Barker wrote that the financial setback the company is experiencing from its accounts scandal has been "embedded" in the Street's estimates, thus driving the upgrade. He added that the Street's estimates for Wells, which have dropped in fiscal year 2017, are healthy for the stock because they better represent the financial situation of the company. Wells' stock is now trading in line with a slight discount compared to its peers, Barker wrote.

The analyst still expects the company to have slower earnings growth compared to its peers. But he projected a more sustainable EPS during volatile times versus its peers because of the company's diverse businesses and strong deposit base.

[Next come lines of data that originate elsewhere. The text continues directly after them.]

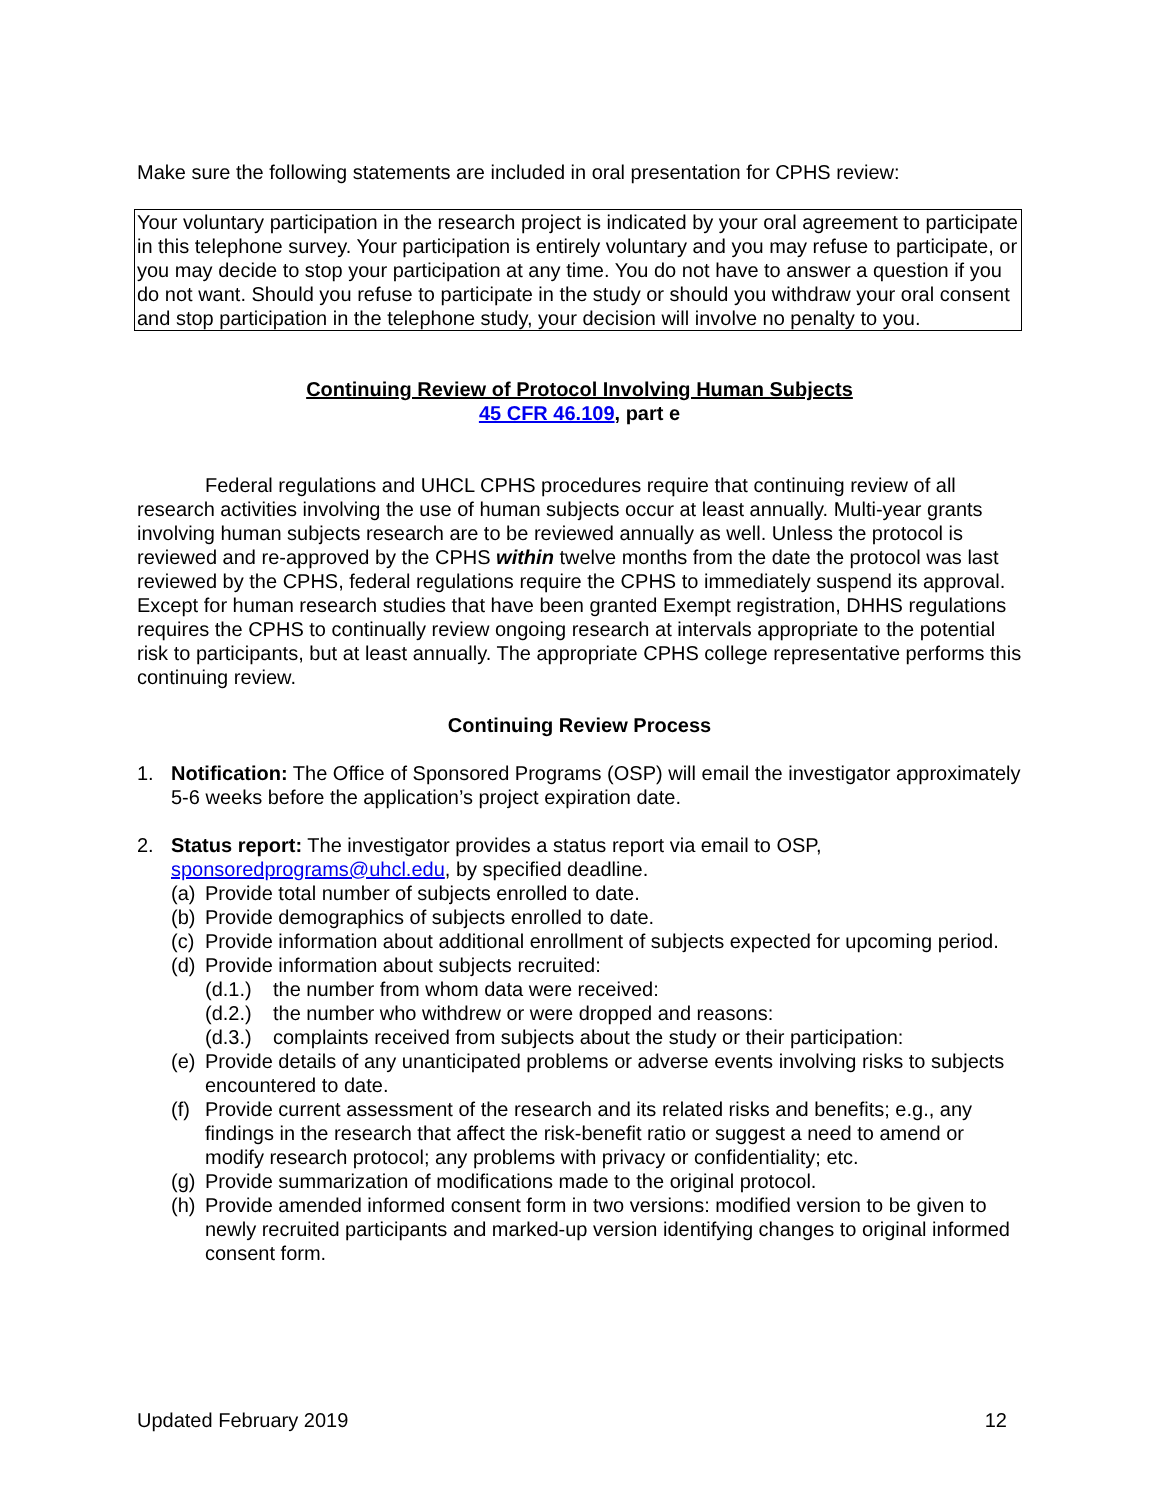Make sure the following statements are included in oral presentation for CPHS review:
Your voluntary participation in the research project is indicated by your oral agreement to participate in this telephone survey. Your participation is entirely voluntary and you may refuse to participate, or you may decide to stop your participation at any time. You do not have to answer a question if you do not want. Should you refuse to participate in the study or should you withdraw your oral consent and stop participation in the telephone study, your decision will involve no penalty to you.
Continuing Review of Protocol Involving Human Subjects
45 CFR 46.109, part e
Federal regulations and UHCL CPHS procedures require that continuing review of all research activities involving the use of human subjects occur at least annually. Multi-year grants involving human subjects research are to be reviewed annually as well. Unless the protocol is reviewed and re-approved by the CPHS within twelve months from the date the protocol was last reviewed by the CPHS, federal regulations require the CPHS to immediately suspend its approval. Except for human research studies that have been granted Exempt registration, DHHS regulations requires the CPHS to continually review ongoing research at intervals appropriate to the potential risk to participants, but at least annually. The appropriate CPHS college representative performs this continuing review.
Continuing Review Process
1. Notification: The Office of Sponsored Programs (OSP) will email the investigator approximately 5-6 weeks before the application’s project expiration date.
2. Status report: The investigator provides a status report via email to OSP, sponsoredprograms@uhcl.edu, by specified deadline.
(a) Provide total number of subjects enrolled to date.
(b) Provide demographics of subjects enrolled to date.
(c) Provide information about additional enrollment of subjects expected for upcoming period.
(d) Provide information about subjects recruited:
(d.1.) the number from whom data were received:
(d.2.) the number who withdrew or were dropped and reasons:
(d.3.) complaints received from subjects about the study or their participation:
(e) Provide details of any unanticipated problems or adverse events involving risks to subjects encountered to date.
(f) Provide current assessment of the research and its related risks and benefits; e.g., any findings in the research that affect the risk-benefit ratio or suggest a need to amend or modify research protocol; any problems with privacy or confidentiality; etc.
(g) Provide summarization of modifications made to the original protocol.
(h) Provide amended informed consent form in two versions: modified version to be given to newly recruited participants and marked-up version identifying changes to original informed consent form.
Updated February 2019 12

Barker increased the company's price target to $55 from $52.

Notable reiterations

* Sandler O'Neill & Partners analyst R. Scott Siefers reiterated his "hold" rating for Wells Fargo & Co. after the company's board released the findings of its independent investigation in connection with the bank's sales scandal.

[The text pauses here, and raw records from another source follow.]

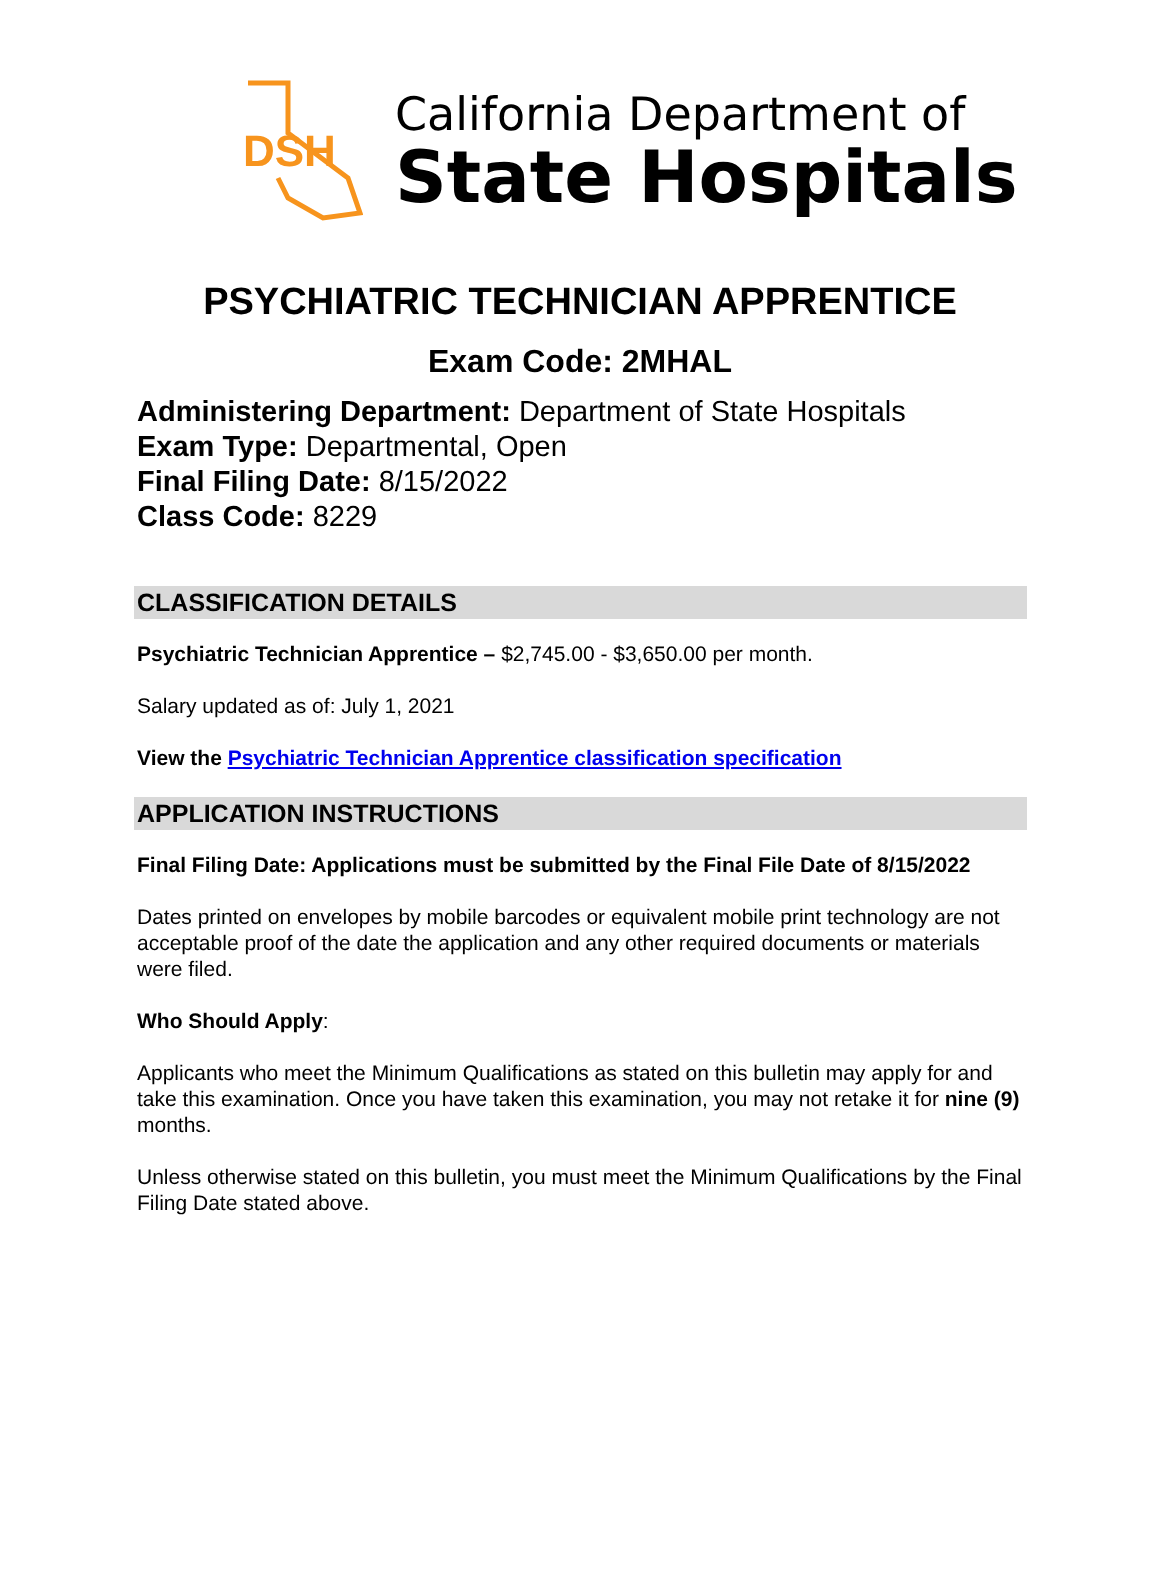DSH
California Department of
State Hospitals
PSYCHIATRIC TECHNICIAN APPRENTICE
Exam Code: 2MHAL
Administering Department: Department of State Hospitals
Exam Type: Departmental, Open
Final Filing Date: 8/15/2022
Class Code: 8229
CLASSIFICATION DETAILS
Psychiatric Technician Apprentice – $2,745.00 - $3,650.00 per month.
Salary updated as of: July 1, 2021
View the Psychiatric Technician Apprentice classification specification
APPLICATION INSTRUCTIONS
Final Filing Date: Applications must be submitted by the Final File Date of 8/15/2022
Dates printed on envelopes by mobile barcodes or equivalent mobile print technology are not acceptable proof of the date the application and any other required documents or materials were filed.
Who Should Apply:
Applicants who meet the Minimum Qualifications as stated on this bulletin may apply for and take this examination. Once you have taken this examination, you may not retake it for nine (9) months.
Unless otherwise stated on this bulletin, you must meet the Minimum Qualifications by the Final Filing Date stated above.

One of the main causes of the sales scandal is the "cultural distortion in community banks and [Wells Fargo's] decentralized structure," Siefers wrote.

The analyst noted that while the board was critical of the company's previous management, sales culture and structure, the report had no "new bombshells" that would open new issues. Siefers wrote that he does not see any specific catalyst to drive shares to outperform, given the massive damage caused by the scandal.

The analyst maintained his price target at $59.

* Sandler O'Neill analyst Tim O'Brien reiterated his "buy" rating for Los Angeles-based CU Bancorp, following the announcement of its pending deal with Beverly Hills, Calif.-based PacWest Bancorp. He also increased his price target to $44 from $43.

O'Brien wrote that the cash-and-stock deal, which is valued at $705 million, or $39.45 per share, would mutually benefit the companies because of the similarities in their cultures, client bases, funding sources and markets.

Furthermore, the analyst noted that the deal price, at 284% of tangible book value and 23x his 2017 EPS estimate, is a "compelling value" for CU Bancorp shareholders. The deal price also comes with an 18% core deposit premium, the analyst wrote.

CU Bancorp offers a strong core deposit base, a valuable book of small- and medium-sized business clients, strong credit quality, and a high degree of asset sensitivity, O'Brien wrote.